A lot of the meditation comes down to seeing what really is worthy of faith. Many of our ideas that we’ve carried around for so long that they seem to be embedded permanently in the mind—a permanent fixture in the mind: They really aren’t. They’re ideas we picked up; they’ve just gotten repeated, repeated and repeated. Like the Big Lie. And we believe these things, thinking that we have to think in ways that can damage the mind. Or we have old patterns of behavior that we think we’ve just got to keep following again and again and again, because we think that’s who we are.
The question to ask yourself is: Why do you believe these things? If you could look at them carefully and begin to question them, you’d begin to see that they’re not worthy of belief. That’s what the teachings on inconstancy, stress, and not self are all about—learning how to question these things with which you really identify. You come to see that you don’t have to believe them. You don’t have to put your faith in them. You can put more faith in your mindfulness and your alertness, more faith in the discernment you can develop here in the present moment.
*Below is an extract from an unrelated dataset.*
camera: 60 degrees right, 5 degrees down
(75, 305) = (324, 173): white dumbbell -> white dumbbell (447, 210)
As you begin to see the results of the meditation, both in allowing the mind to find a sense of ease in the present moment and in beginning to pry yourself loose from these assumptions, that’s when you start seeing your faith confirmed: that training the mind this way really does relieve a lot of suffering. Your absolute confirmation doesn’t come until you really see that this path leads to a deathless happiness. But you get encouragement along the way by seeing the interim results. It works. Your mind is at least in better shape than it was before. It may not be absolutely there at the deathless yet, but at least it’s in better and better shape, and you’re depending on something that doesn’t have require you to focus outside. It’s right in here—in this skill you’re working on.
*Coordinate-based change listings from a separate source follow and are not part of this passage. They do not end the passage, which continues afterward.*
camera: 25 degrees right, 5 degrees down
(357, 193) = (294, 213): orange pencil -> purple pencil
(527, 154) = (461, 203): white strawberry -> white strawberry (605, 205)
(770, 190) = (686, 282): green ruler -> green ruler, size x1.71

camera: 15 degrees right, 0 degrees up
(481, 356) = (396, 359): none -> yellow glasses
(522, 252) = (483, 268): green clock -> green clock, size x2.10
So remember, we’re here in the present moment, but the present moment keeps moving. You want to keep your mindfulness and alertness quick so they can keep moving as well, as the present moves through time. And you gain knowledge and experience as you move. When it gets really fine, though, is when you see that there’s something here that’s been behind the present moment that you’ve been ignoring all along. It’s right here. That’s why you have to keep looking in the present moment: to see what’s even closer than the present.
But to develop the subtlety that you need to see it takes time. It takes effort. And it’s learning how to balance the need for rest—the need for a sense of ease in the present moment—and the need for the effort to keep digging and being more and more observant: That’s where a lot of the skill lies.
So it’s work to stay in the present, and it’s work to dig out the roots of why the mind causes suffering. But it’s good work. It’s the kind of work that when you do it right, instead of wearing you out, it gives you more and more strength.